Save the final layout, that should look like this.

Dash n

Important: If the message “Dashboard saved successfully” doesn’t appear, check your mofifications for errors. If you can’t fix it, exit and resume from the latest point saved.
To edit a dashboard, select it on the browse panel in the BI Server. Right click on it and then select Edit in the context menu.

Building Datasources and its Widgets

Three types of datasources:

  1. Two SQL queries are needed for Year and Month.
  2. The table will be  a simple MDX.
  3. The Graph will need additional columns for ranges, we’ll use an ETL transformation for this one.

SQL

Click on Data Sources ‘button’ in your top-right. The left side of the CDE will list all the connections the CDE can use to get data.

  • Click on SQL Queries, then on sql over sqlJndi
    The group SQL Queries will be added
  • Set:
    name=dsYear
    Jndi=SampleData
    query=
SELECT DISTINCT YEAR_ID FROM DIM_TIME ORDER BY YEAR_ID DESC

Click on Components ‘button’ in your top-right.

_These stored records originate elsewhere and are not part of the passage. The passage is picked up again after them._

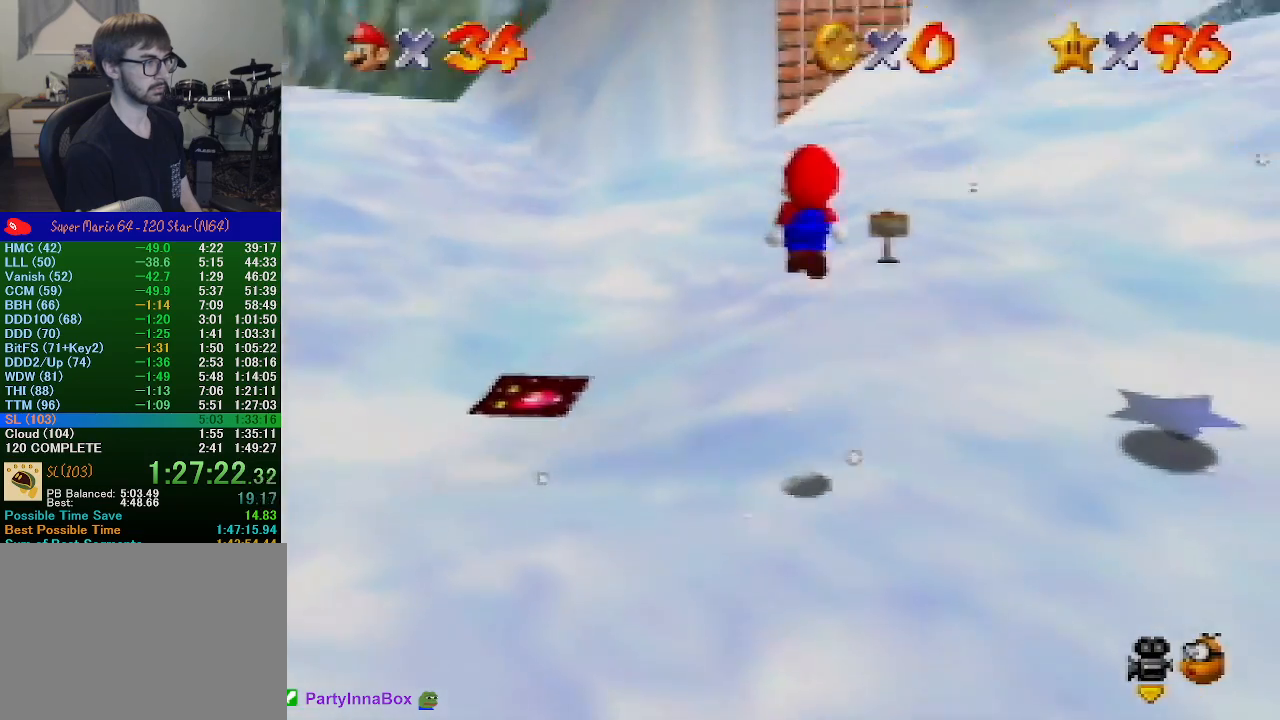
{"buttons": [], "left_stick": "up", "events": [[167, "B", "down"], [267, "A", "up"], [267, "B", "up"]]}
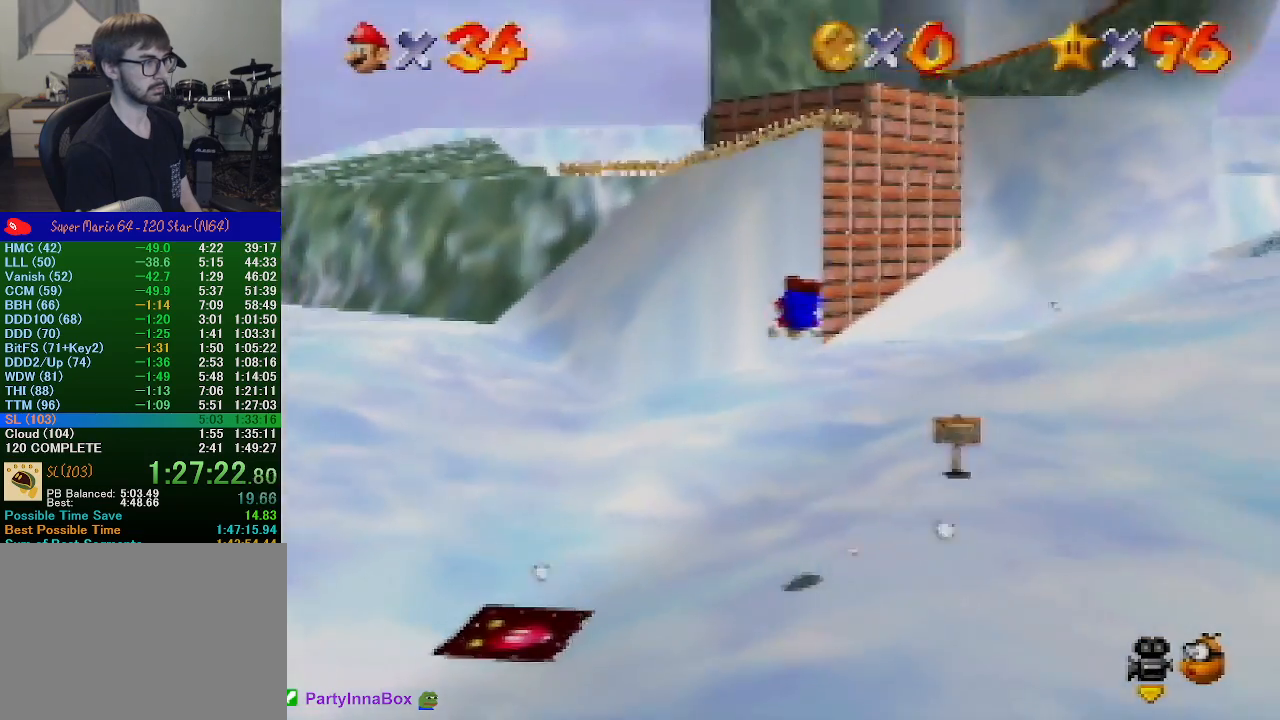
{"buttons": ["A"], "left_stick": "up", "events": [[367, "B", "down"], [400, "A", "down"], [433, "B", "up"]]}
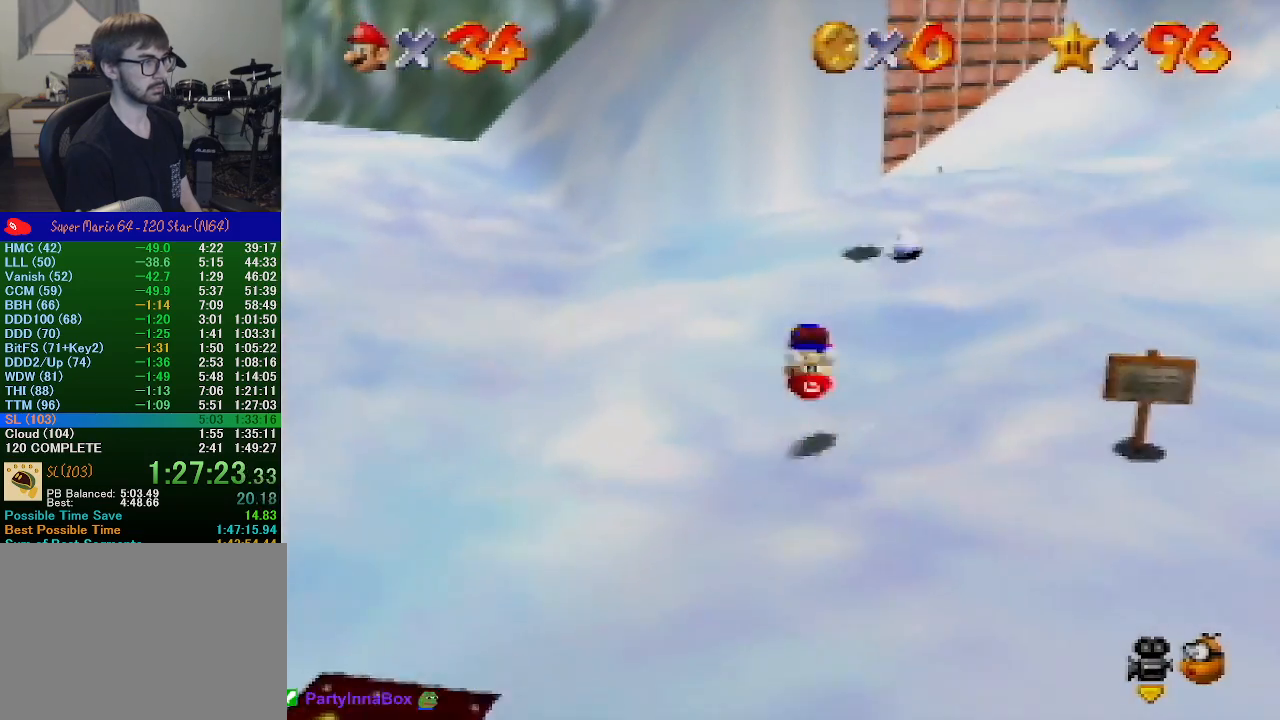
{"buttons": ["A", "B"], "left_stick": "up", "events": [[467, "B", "down"]]}
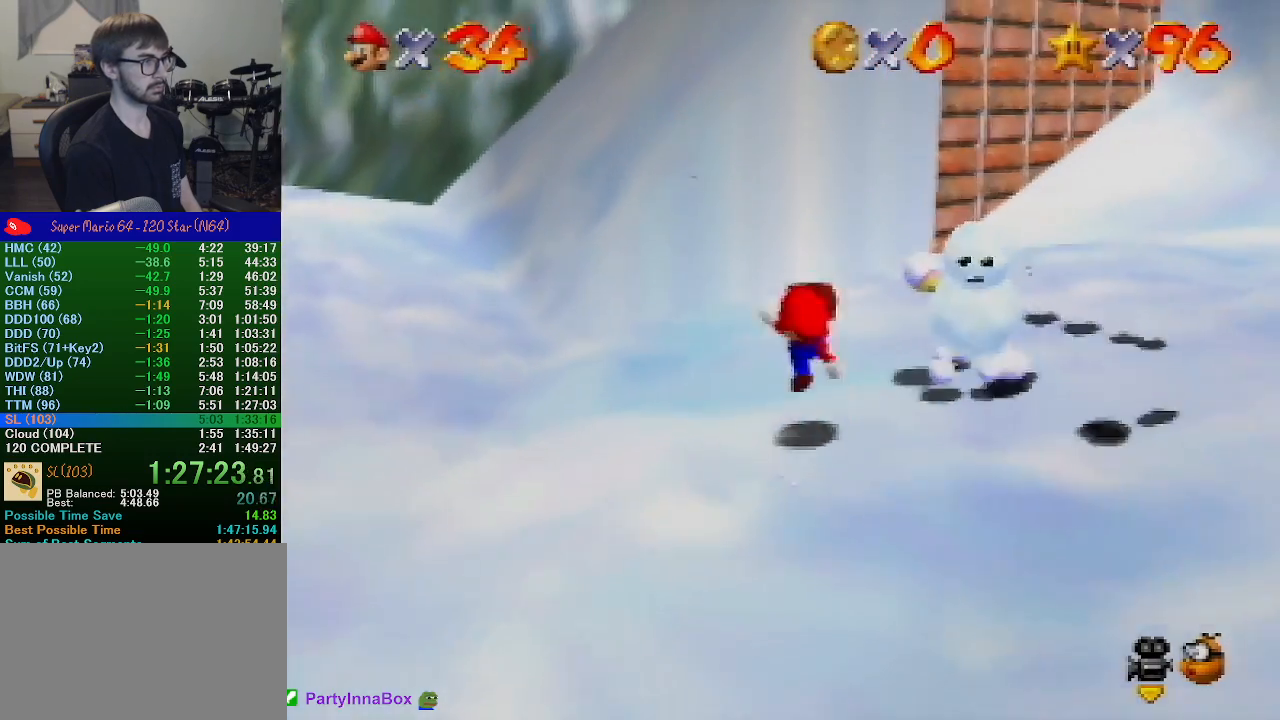
{"buttons": ["A"], "left_stick": "up-left", "events": [[67, "A", "up"], [67, "B", "up"], [367, "A", "down"], [367, "left_stick", "up-left"]]}
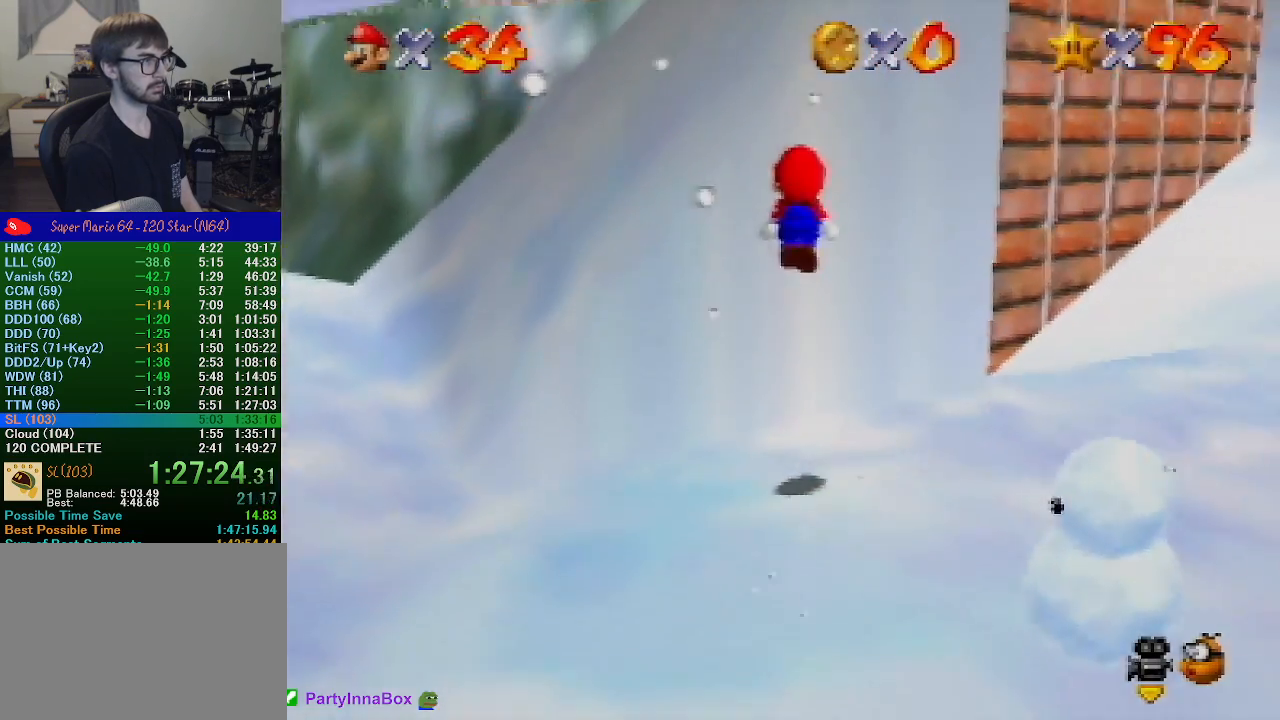
{"buttons": ["A"], "left_stick": "up-right", "events": [[333, "A", "up"], [367, "left_stick", "up-right"], [400, "A", "down"]]}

  • We need a parameter to hold the Year selection
    • Click on the Generic button on the left list
    • Click now on Simple parameter
    • Set Name=pYear
      Set de default to Property value=2005
    • Save
  • Drop Down
    • Click on Selects button on the left list
    • Click now on Select Component
    • Set Name=csYear
      Parameter=pYear (the one defined above)
      HtmlObject=nYear (attach point, that is the column we named that way in the layout)
      Datasource=dsYear
    • Save
  • Click Preview. Check the select box. Close the preview dialog.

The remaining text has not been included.